The cost-gains approach offers a bridge between planner and community views. Proving the value of this parameter could support a paradigm shift in resource allocation, from a system based on reconciliation of competing sectoral claims without a comparable evidence base to cost-gain planning.
The main selling point of a new knowledge transfer approach to sustainable immunisation is that it must work. immunisation coverage must increase measurably and people in key positions must know about this. Mainstreaming the household cost-benefit equation begins with respectful dialogue with local health and political authorities about immunisation concepts, service delivery, effects and side effects in the communities. The central activity is then to demonstrate by measuring and communicating, in reiterative cycles, the effect on cost and benefit assessments. Comparisons between sites with different levels or types of intervention will be almost as informative as the longitudinal picture emerging by following each site over four years. Evaluation is thus built into the project.

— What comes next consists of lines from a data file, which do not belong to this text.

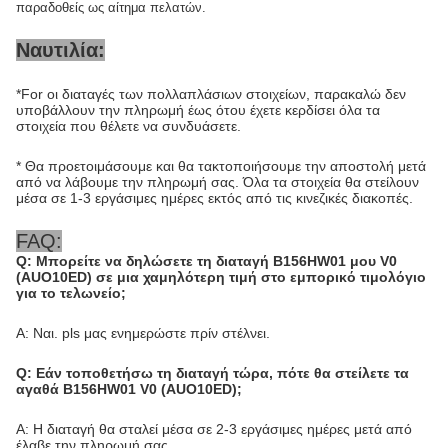
παραδοθείς ως αίτημα πελατών.
Ναυτιλία:
*For οι διαταγές των πολλαπλάσιων στοιχείων, παρακαλώ δεν
υποβάλλουν την πληρωμή έως ότου έχετε κερδίσει όλα τα
στοιχεία που θέλετε να συνδυάσετε.
* Θα προετοιμάσουμε και θα τακτοποιήσουμε την αποστολή μετά
από να λάβουμε την πληρωμή σας. Όλα τα στοιχεία θα στείλουν
μέσα σε 1-3 εργάσιμες ημέρες εκτός από τις κινεζικές διακοπές.
FAQ:
Q: Μπορείτε να δηλώσετε τη διαταγή B156HW01 μου V0
(AUO10ED) σε μια χαμηλότερη τιμή στο εμπορικό τιμολόγιο
για το τελωνείο;
Α: Ναι. pls μας ενημερώστε πρίν στέλνει.
Q: Εάν τοποθετήσω τη διαταγή τώρα, πότε θα στείλετε τα
αγαθά B156HW01 V0 (AUO10ED);
Α: Η διαταγή θα σταλεί μέσα σε 2-3 εργάσιμες ημέρες μετά από
έλαβε την πληρωμή σας.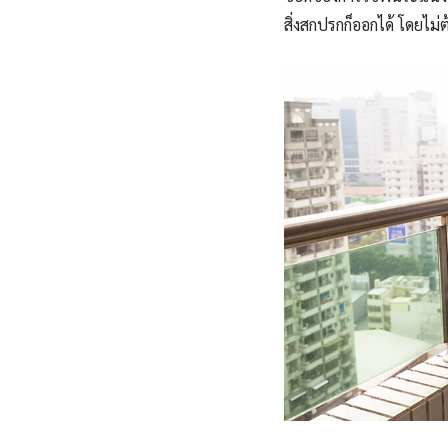
สิ่งสกปรกก็ออกได้ โดยไม่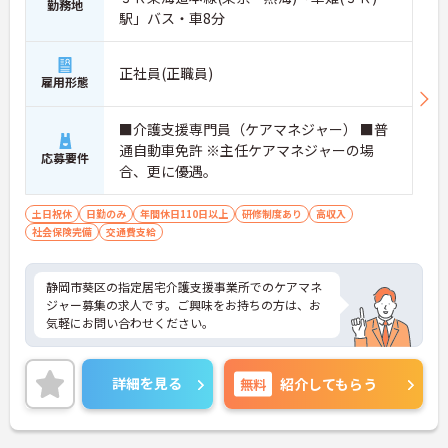
勤務地
駅」バス・車8分
正社員(正職員)
雇用形態
■介護支援専門員（ケアマネジャー） ■普
通自動車免許 ※主任ケアマネジャーの場
応募要件
合、更に優遇。
土日祝休
日勤のみ
年間休日110日以上
研修制度あり
高収入
社会保険完備
交通費支給
静岡市葵区の指定居宅介護支援事業所でのケアマネ
ジャー募集の求人です。ご興味をお持ちの方は、お
気軽にお問い合わせください。
詳細を見る
無料
紹介してもらう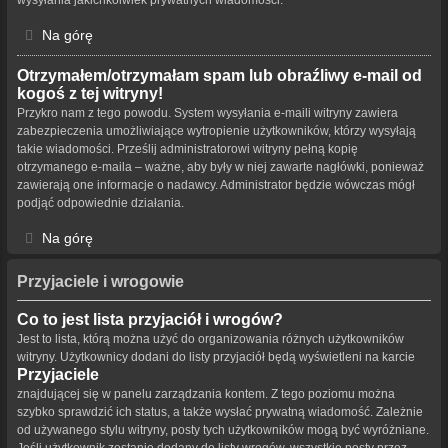
Na górę
Otrzymałem/otrzymałam spam lub obraźliwy e-mail od
kogoś z tej witryny!
Przykro nam z tego powodu. System wysyłania e-maili witryny zawiera
zabezpieczenia umożliwiające wytropienie użytkowników, którzy wysyłają
takie wiadomości. Prześlij administratorowi witryny pełną kopię
otrzymanego e-maila – ważne, aby były w niej zawarte nagłówki, ponieważ
zawierają one informacje o nadawcy. Administrator będzie wówczas mógł
podjąć odpowiednie działania.
Na górę
Przyjaciele i wrogowie
Co to jest lista przyjaciół i wrogów?
Jest to lista, którą można użyć do organizowania różnych użytkowników
witryny. Użytkownicy dodani do listy przyjaciół będą wyświetleni na karcie
Przyjaciele
znajdującej się w panelu zarządzania kontem. Z tego poziomu można
szybko sprawdzić ich status, a także wysłać prywatną wiadomość. Zależnie
od używanego stylu witryny, posty tych użytkowników mogą być wyróżniane.
Jeśli użytkownik zostanie dodany do listy wrogów, wszystkie posty przez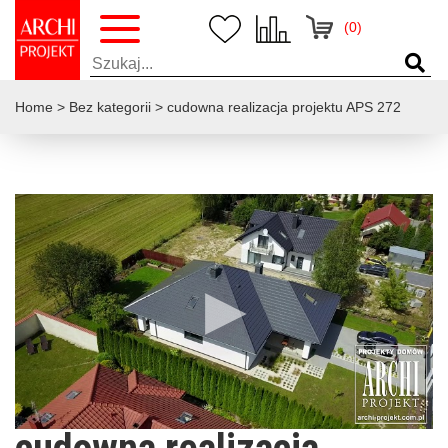
(0)
Home
>
Bez kategorii
>
cudowna realizacja projektu APS 272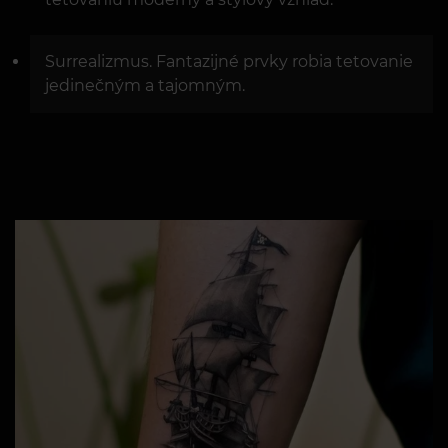
Surrealizmus. Fantazijné prvky robia tetovanie
jedinečným a tajomným.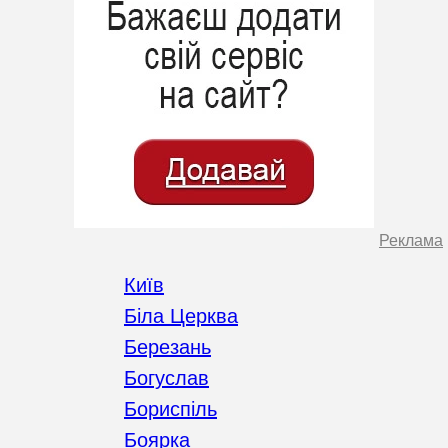
Реклама
Київ
Біла Церква
Березань
Богуслав
Бориспіль
Боярка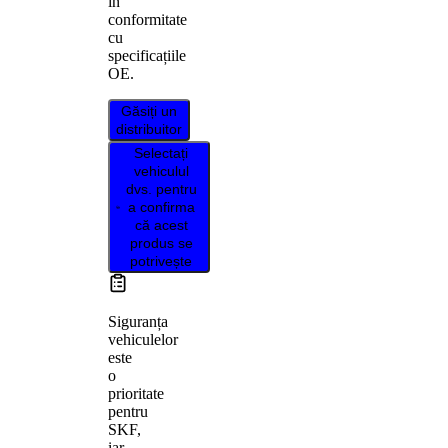
în
conformitate
cu
specificațiile
OE.
Găsiți un
distribuitor
Selectați
vehiculul
dvs. pentru
a confirma
că acest
produs se
potrivește
Siguranța
vehiculelor
este
o
prioritate
pentru
SKF,
iar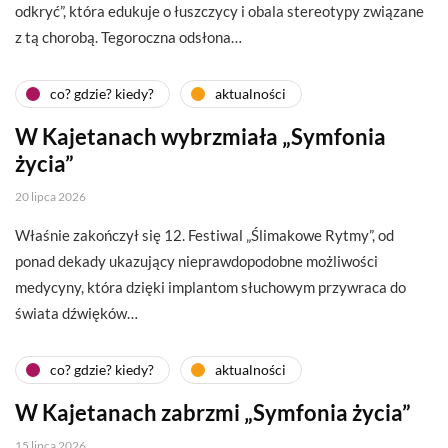
odkryć”, która edukuje o łuszczycy i obala stereotypy związane
z tą chorobą. Tegoroczna odsłona…
co? gdzie? kiedy?
aktualności
W Kajetanach wybrzmiała „Symfonia
życia”
20 lipca 2026
Właśnie zakończył się 12. Festiwal „Ślimakowe Rytmy”, od
ponad dekady ukazujący nieprawdopodobne możliwości
medycyny, która dzięki implantom słuchowym przywraca do
świata dźwięków…
co? gdzie? kiedy?
aktualności
W Kajetanach zabrzmi „Symfonia życia”
15 lipca 2026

In addition to the overall concept of evidence-based immunisation support, and the household cost-benefit equation, relevant procedures and tools include:
1. Protocols for the survey (household beyond-KAP, key informants and institutional review) and sample selection, processing results through double data entry, epidemiological analysis and interpretation in community-based focus groups;
2. Procedures for achieving policy level buy-in, including aggregation tools (like customised epidemiological mapping freeware) that allow compounding of local experiences into regional and national pictures; a menu of methods and practical examples of communication tools for opening evidence-based dialogue that can increase community ownership of immunisation.